**INSTRUCTION:** Your answer should repeat every record verbatim.

═══ THE DATA

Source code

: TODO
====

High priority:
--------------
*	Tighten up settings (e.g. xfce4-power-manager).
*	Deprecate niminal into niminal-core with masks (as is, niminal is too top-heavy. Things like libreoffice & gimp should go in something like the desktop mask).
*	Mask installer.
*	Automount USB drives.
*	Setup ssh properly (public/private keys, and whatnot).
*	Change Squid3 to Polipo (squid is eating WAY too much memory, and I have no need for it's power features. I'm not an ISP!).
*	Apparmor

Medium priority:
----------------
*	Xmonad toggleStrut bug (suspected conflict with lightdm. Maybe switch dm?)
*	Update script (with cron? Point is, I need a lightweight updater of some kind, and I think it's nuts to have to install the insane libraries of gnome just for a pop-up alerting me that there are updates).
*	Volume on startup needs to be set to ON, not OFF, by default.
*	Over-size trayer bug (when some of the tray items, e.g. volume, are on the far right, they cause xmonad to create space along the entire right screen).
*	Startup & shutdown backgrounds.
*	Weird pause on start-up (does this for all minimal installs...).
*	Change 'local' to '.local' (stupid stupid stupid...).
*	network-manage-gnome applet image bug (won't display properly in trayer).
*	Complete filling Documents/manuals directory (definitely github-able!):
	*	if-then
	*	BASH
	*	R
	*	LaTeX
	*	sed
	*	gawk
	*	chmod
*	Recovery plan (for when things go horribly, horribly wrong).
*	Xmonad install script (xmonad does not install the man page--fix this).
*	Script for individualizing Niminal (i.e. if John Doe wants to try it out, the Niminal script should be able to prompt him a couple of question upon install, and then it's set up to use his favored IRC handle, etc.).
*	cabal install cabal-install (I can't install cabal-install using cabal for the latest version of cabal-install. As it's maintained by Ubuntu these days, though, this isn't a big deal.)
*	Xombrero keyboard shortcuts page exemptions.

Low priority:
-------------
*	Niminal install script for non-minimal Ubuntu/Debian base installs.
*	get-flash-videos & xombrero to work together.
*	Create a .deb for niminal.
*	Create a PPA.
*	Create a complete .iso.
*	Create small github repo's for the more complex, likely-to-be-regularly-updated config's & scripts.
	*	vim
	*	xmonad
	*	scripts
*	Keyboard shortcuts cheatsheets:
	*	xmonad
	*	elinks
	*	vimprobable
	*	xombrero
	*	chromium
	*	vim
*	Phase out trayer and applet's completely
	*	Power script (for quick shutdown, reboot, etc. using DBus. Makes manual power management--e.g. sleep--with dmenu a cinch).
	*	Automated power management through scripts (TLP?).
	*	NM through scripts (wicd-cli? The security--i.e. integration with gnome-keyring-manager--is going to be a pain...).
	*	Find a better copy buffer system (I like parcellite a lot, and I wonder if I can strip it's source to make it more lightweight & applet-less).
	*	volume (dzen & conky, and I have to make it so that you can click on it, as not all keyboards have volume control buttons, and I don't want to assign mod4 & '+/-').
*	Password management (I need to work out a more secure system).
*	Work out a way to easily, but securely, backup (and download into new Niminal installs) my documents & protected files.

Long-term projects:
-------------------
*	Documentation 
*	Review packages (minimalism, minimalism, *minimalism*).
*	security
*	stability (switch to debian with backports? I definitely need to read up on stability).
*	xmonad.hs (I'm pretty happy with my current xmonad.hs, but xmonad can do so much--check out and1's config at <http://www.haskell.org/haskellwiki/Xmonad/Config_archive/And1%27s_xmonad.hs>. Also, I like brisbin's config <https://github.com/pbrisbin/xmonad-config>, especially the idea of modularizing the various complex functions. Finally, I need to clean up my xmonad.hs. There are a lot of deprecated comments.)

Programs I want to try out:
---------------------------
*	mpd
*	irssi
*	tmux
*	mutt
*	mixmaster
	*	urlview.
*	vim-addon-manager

══════

**COMPLETED EXERCISE:**
Source code

: TODO
====

High priority:
--------------
*	Tighten up settings (e.g. xfce4-power-manager).
*	Deprecate niminal into niminal-core with masks (as is, niminal is too top-heavy. Things like libreoffice & gimp should go in something like the desktop mask).
*	Mask installer.
*	Automount USB drives.
*	Setup ssh properly (public/private keys, and whatnot).
*	Change Squid3 to Polipo (squid is eating WAY too much memory, and I have no need for it's power features. I'm not an ISP!).
*	Apparmor

Medium priority:
----------------
*	Xmonad toggleStrut bug (suspected conflict with lightdm. Maybe switch dm?)
*	Update script (with cron? Point is, I need a lightweight updater of some kind, and I think it's nuts to have to install the insane libraries of gnome just for a pop-up alerting me that there are updates).
*	Volume on startup needs to be set to ON, not OFF, by default.
*	Over-size trayer bug (when some of the tray items, e.g. volume, are on the far right, they cause xmonad to create space along the entire right screen).
*	Startup & shutdown backgrounds.
*	Weird pause on start-up (does this for all minimal installs...).
*	Change 'local' to '.local' (stupid stupid stupid...).
*	network-manage-gnome applet image bug (won't display properly in trayer).
*	Complete filling Documents/manuals directory (definitely github-able!):
	*	if-then
	*	BASH
	*	R
	*	LaTeX
	*	sed
	*	gawk
	*	chmod
*	Recovery plan (for when things go horribly, horribly wrong).
*	Xmonad install script (xmonad does not install the man page--fix this).
*	Script for individualizing Niminal (i.e. if John Doe wants to try it out, the Niminal script should be able to prompt him a couple of question upon install, and then it's set up to use his favored IRC handle, etc.).
*	cabal install cabal-install (I can't install cabal-install using cabal for the latest version of cabal-install. As it's maintained by Ubuntu these days, though, this isn't a big deal.)
*	Xombrero keyboard shortcuts page exemptions.

Low priority:
-------------
*	Niminal install script for non-minimal Ubuntu/Debian base installs.
*	get-flash-videos & xombrero to work together.
*	Create a .deb for niminal.
*	Create a PPA.
*	Create a complete .iso.
*	Create small github repo's for the more complex, likely-to-be-regularly-updated config's & scripts.
	*	vim
	*	xmonad
	*	scripts
*	Keyboard shortcuts cheatsheets:
	*	xmonad
	*	elinks
	*	vimprobable
	*	xombrero
	*	chromium
	*	vim
*	Phase out trayer and applet's completely
	*	Power script (for quick shutdown, reboot, etc. using DBus. Makes manual power management--e.g. sleep--with dmenu a cinch).
	*	Automated power management through scripts (TLP?).
	*	NM through scripts (wicd-cli? The security--i.e. integration with gnome-keyring-manager--is going to be a pain...).
	*	Find a better copy buffer system (I like parcellite a lot, and I wonder if I can strip it's source to make it more lightweight & applet-less).
	*	volume (dzen & conky, and I have to make it so that you can click on it, as not all keyboards have volume control buttons, and I don't want to assign mod4 & '+/-').
*	Password management (I need to work out a more secure system).
*	Work out a way to easily, but securely, backup (and download into new Niminal installs) my documents & protected files.

Long-term projects:
-------------------
*	Documentation 
*	Review packages (minimalism, minimalism, *minimalism*).
*	security
*	stability (switch to debian with backports? I definitely need to read up on stability).
*	xmonad.hs (I'm pretty happy with my current xmonad.hs, but xmonad can do so much--check out and1's config at <http://www.haskell.org/haskellwiki/Xmonad/Config_archive/And1%27s_xmonad.hs>. Also, I like brisbin's config <https://github.com/pbrisbin/xmonad-config>, especially the idea of modularizing the various complex functions. Finally, I need to clean up my xmonad.hs. There are a lot of deprecated comments.)

Programs I want to try out:
---------------------------
*	mpd
*	irssi
*	tmux
*	mutt
*	mixmaster
	*	urlview.
*	vim-addon-manager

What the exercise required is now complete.